If you're looking for another egg dish, be sure to check out our Taiwanese Tea Egg recipe. It'll transport you straight to Taiwan!
Ingredients
- 2 tomatoes, medium sized
- 4 eggs
- 1 clove of garlic, minced
- 2 teaspoon sugar
- 1 tablespoon Shaoxing wine
- 2 tablespoon water
- salt, to taste
- white pepper, to taste
Instructions
- Beat the eggs in a small bowl and season with salt. Set aside
- Heat a wok or skillet over high heat then coat with a tablespoon of oil. Lower the heat to medium then add in the beaten eggs and scramble. Remove and set aside
- Heat another tablespoon of oil and lightly sauté the minced garlic.
- Add the tomatoes and stir-fry for a few seconds.

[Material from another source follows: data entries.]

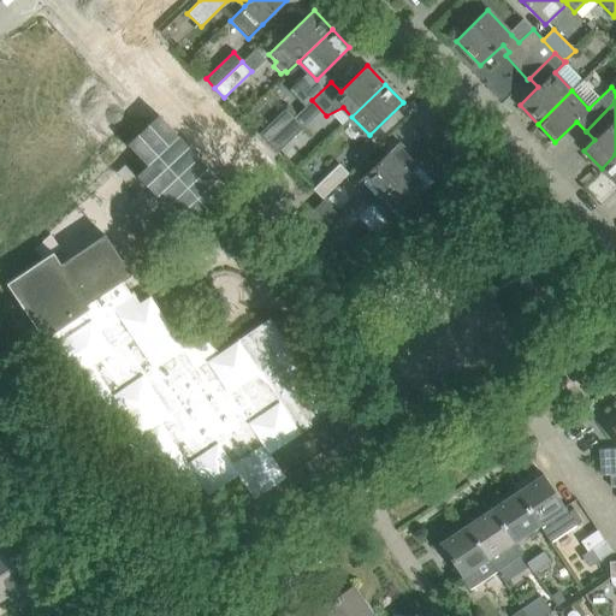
[(259,134),(268,143),(295,117),(286,107),(259,134)]
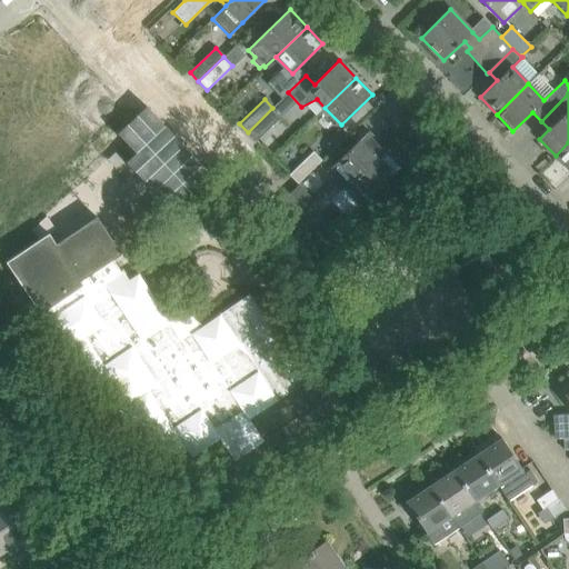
[(281,117),(272,108),(248,132),(256,141),(281,117)]
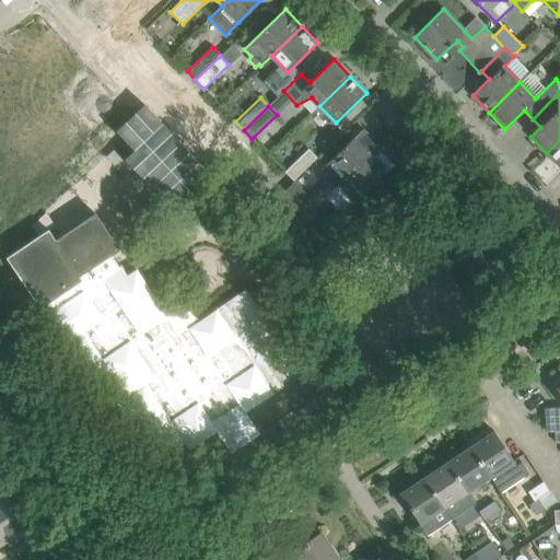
[(198,184),(138,114),(108,140),(125,160),(114,168),(156,219),(198,184)]
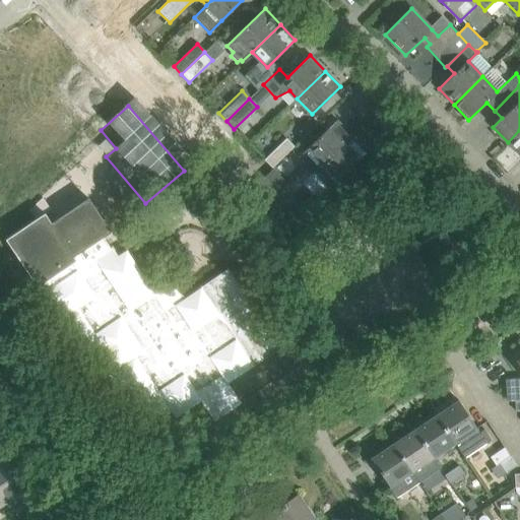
[(311,176),(314,173),(351,136),(336,121),(301,155),(305,171),(311,176)]
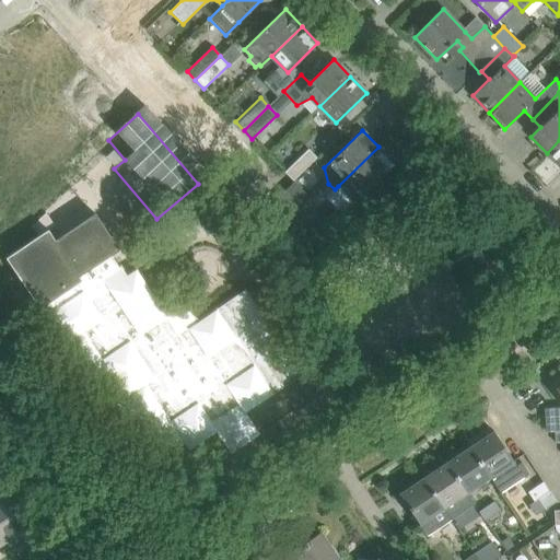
[(559,140),(547,153),(559,167),(559,140)]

Sprinkle in sugar and give it a few more tosses. Let the sugar melt and caramelize then pour in Shaoxing wine and water.
- Once the tomatoes begin to soften, take your spatula and mince and mash about half of the tomato wedges. The tomato pulp will thicken the sauce. Simmer until the tomatoes are soft. If more liquid is needed, add another tablespoon of water.
- Once the sauce has reduced and thickened to your liking, season with salt and white pepper then stir in the scrambled eggs. Give it a couple of tosses to combine. Garnish Chinese Tomato Egg with chopped scallions then serve.